(Page layout parsing data)
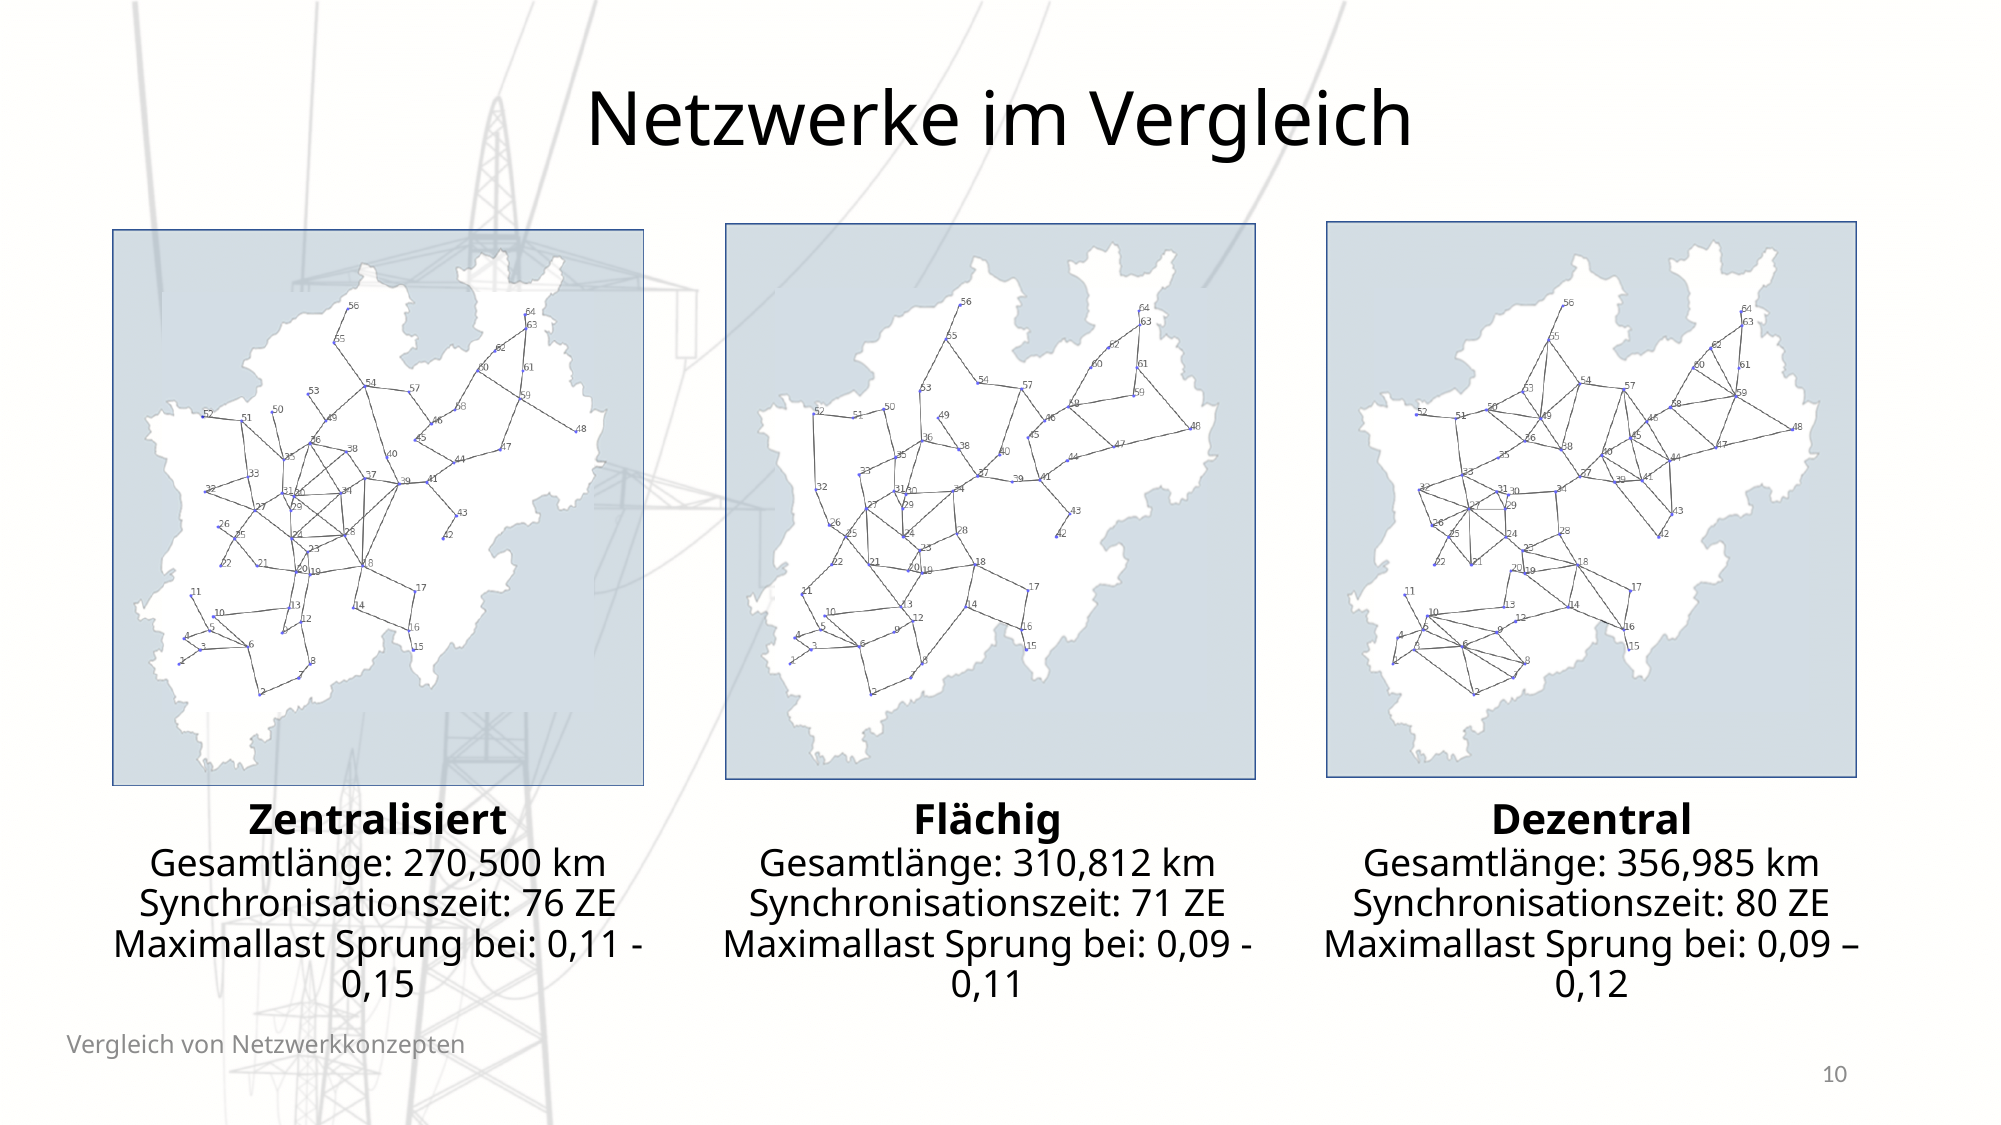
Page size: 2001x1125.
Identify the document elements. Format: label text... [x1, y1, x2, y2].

text_box Dezentral Gesamtlänge: 356,985 km Synchronisationszeit: 80 ZE Maximallast Sprung bei: 0,09 – 0,12 [1278, 809, 1905, 995]
picture [112, 229, 644, 786]
slide_number 10 [1412, 1042, 1863, 1103]
title Netzwerke im Vergleich [137, 59, 1864, 183]
picture [1326, 221, 1857, 778]
text_box Vergleich von Netzwerkkonzepten [37, 1013, 497, 1074]
text_box Zentralisiert Gesamtlänge: 270,500 km Synchronisationszeit: 76 ZE Maximallast Sprung bei: 0,11 - 0,15 [77, 809, 680, 995]
picture [725, 223, 1256, 780]
text_box Flächig Gesamtlänge: 310,812 km Synchronisationszeit: 71 ZE Maximallast Sprung bei: 0,09 - 0,11 [697, 809, 1278, 995]
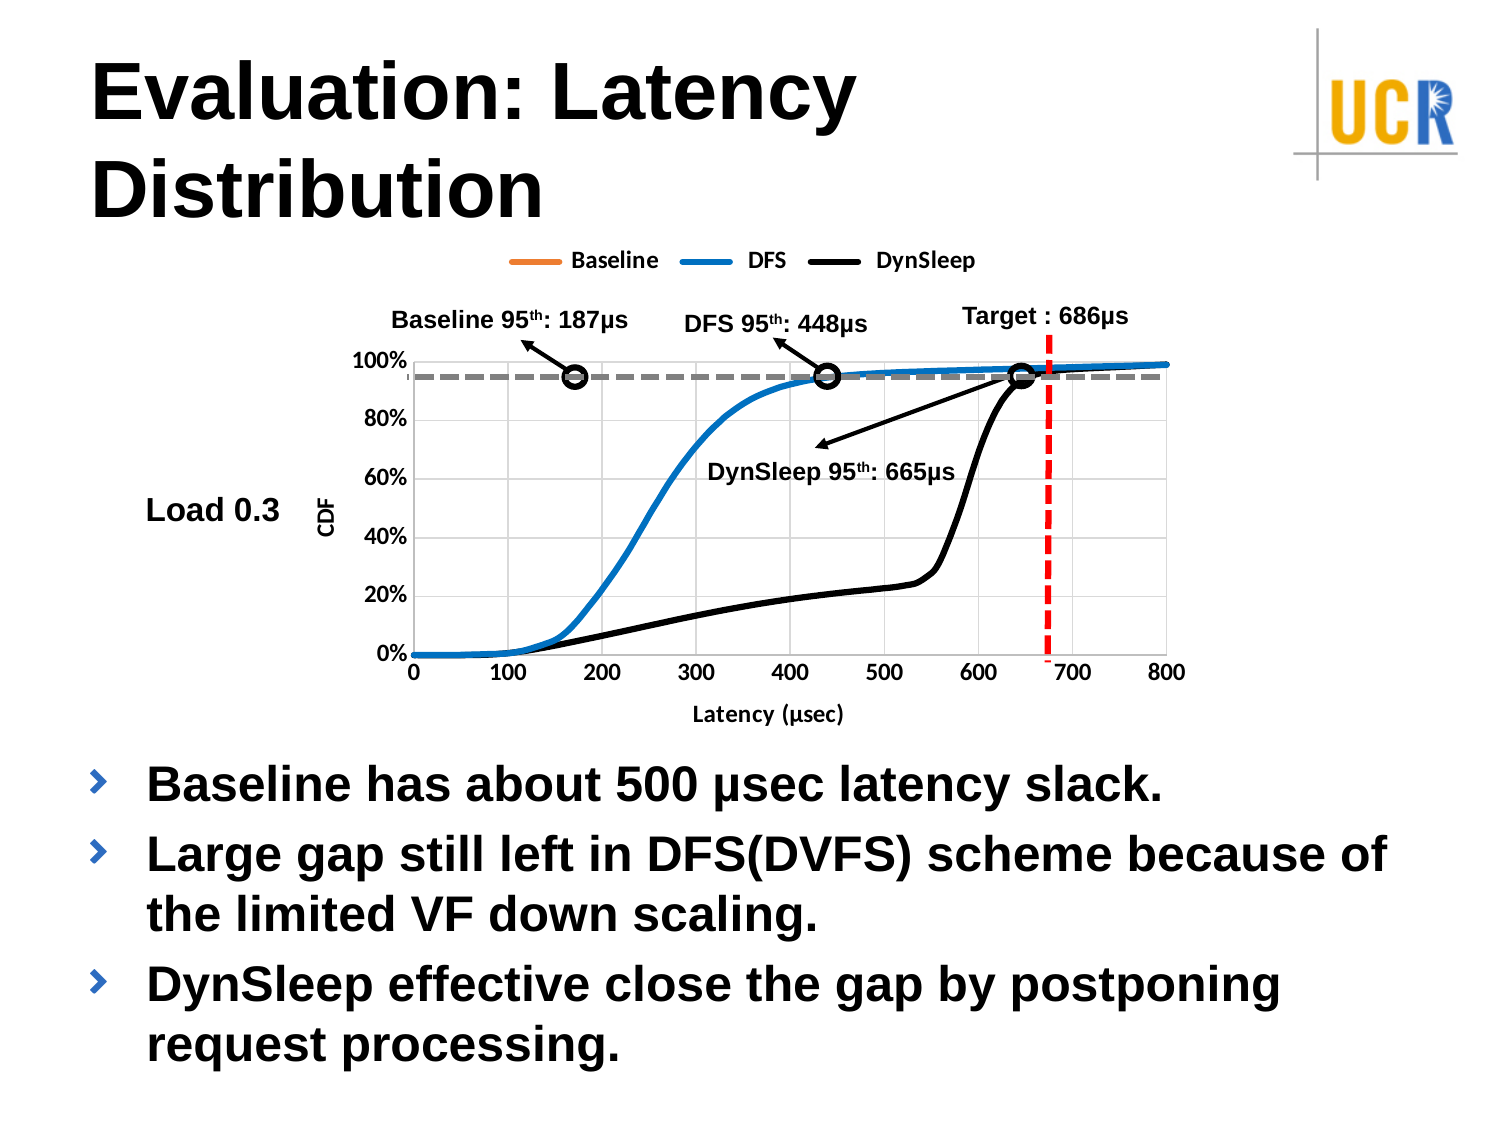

■ **Exercise directions**:
Repeat, exactly and only, the lines from the one containing "Identify the document" through the final line of the data, both ends included, leaving out any picture.

■ **Response area**:
Identify the document elements. Format: label text... [x1, y1, x2, y2].

text_box Dezentral Gesamtlänge: 356,985 km Synchronisationszeit: 80 ZE Maximallast Sprung bei: 0,09 – 0,12 [1278, 809, 1905, 995]
picture [112, 229, 644, 786]
slide_number 10 [1412, 1042, 1863, 1103]
title Netzwerke im Vergleich [137, 59, 1864, 183]
picture [1326, 221, 1857, 778]
text_box Vergleich von Netzwerkkonzepten [37, 1013, 497, 1074]
text_box Zentralisiert Gesamtlänge: 270,500 km Synchronisationszeit: 76 ZE Maximallast Sprung bei: 0,11 - 0,15 [77, 809, 680, 995]
picture [725, 223, 1256, 780]
text_box Flächig Gesamtlänge: 310,812 km Synchronisationszeit: 71 ZE Maximallast Sprung bei: 0,09 - 0,11 [697, 809, 1278, 995]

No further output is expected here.